"Complete Shutdown of a Private Liberal Arts College - 12 Department Buildings of Assets!" reads the header on the info page for Marylhurst University's auction, set for Thursday, November 1. Founded by the Sisters of the Holy Names of Jesus and Mary in 1893, the onetime women’s college just south of Portland went co-ed in the 1970s, and in recent decades attracted many older and part-time students: the median age of its undergrads last year was 34; graduate students, 38. Total enrollment peaked during the Great Recession, but last year it was down to about 750. The school announced in May that it would close after the summer term.
What are the hot items in a Catholic college’s liquidation? Sure, there’s a hefty Bible collection, a Sabathil & Son harpsichord (or is it a spinnet?), and the occasional saint statue, but there are also appliances, tools galore, models of Neanderthal skulls (Marylhurst was not one of those religious schools that pooh-poohed evolution), graduated-cylinder-filled science labs (our style editor would like someone to please buy these for her Christian high school, which did pooh-pooh evolution), old lockers, gym gear, a model of the Globe playhouse, and enough AV equipment to trick out many a home theater.

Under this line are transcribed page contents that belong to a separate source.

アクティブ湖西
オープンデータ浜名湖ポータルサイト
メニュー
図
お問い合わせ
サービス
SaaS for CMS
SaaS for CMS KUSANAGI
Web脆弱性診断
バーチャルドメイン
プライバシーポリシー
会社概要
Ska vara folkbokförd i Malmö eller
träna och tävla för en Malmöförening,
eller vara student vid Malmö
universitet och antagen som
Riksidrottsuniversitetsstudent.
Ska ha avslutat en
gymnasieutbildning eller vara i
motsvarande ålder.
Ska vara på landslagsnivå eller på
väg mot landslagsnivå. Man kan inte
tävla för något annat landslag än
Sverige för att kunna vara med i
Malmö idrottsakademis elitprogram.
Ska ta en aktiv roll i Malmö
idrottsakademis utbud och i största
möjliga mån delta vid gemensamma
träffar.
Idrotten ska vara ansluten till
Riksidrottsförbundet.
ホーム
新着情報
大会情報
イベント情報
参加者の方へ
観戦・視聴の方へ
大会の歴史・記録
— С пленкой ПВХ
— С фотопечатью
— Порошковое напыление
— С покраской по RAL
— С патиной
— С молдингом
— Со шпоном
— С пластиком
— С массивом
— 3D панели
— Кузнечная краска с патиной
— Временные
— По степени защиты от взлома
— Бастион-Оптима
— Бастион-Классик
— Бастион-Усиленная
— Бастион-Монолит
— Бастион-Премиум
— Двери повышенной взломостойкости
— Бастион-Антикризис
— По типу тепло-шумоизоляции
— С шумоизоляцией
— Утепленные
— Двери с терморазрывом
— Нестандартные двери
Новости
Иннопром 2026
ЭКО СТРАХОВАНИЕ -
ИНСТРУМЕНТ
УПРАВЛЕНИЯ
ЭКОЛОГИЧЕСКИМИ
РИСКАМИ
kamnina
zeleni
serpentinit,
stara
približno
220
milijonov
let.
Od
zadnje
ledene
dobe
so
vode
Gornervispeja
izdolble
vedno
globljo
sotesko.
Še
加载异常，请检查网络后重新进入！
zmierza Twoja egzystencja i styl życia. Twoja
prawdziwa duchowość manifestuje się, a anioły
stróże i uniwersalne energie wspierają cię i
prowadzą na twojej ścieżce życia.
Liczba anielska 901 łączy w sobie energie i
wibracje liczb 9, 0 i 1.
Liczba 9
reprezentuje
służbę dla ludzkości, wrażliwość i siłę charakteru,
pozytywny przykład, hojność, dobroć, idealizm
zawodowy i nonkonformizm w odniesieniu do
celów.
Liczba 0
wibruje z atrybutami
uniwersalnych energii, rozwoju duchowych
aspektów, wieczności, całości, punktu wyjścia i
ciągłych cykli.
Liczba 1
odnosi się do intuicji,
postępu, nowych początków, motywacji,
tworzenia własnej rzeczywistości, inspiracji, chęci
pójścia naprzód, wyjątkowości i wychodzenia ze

You can bid on kilns (one of our associate editors says a kiln would make a perfect Christmas gift for her mom), old darkroom equipment, and works from the collection of the university’s Art Gym, a well-respected contemporary gallery, including four-decade-old photographs by Craig Hickman of his fellow Blue Sky Gallery cofounders, many with sweet ’70s weird beards, and a Mel Katz outdoor sculpture listed as needing some conservation work due to “biological growth.”
If you want to kick-start your art collection, make your house look like a hotel lobby, or score an air hockey or Ping-Pong table, you need to register with the auction site, enter a valid credit card, and agree to a lot of terms and conditions (including a buyer's premium and pickup within three days of the auction). The auction begins at 10 a.m. Pacific time November 1.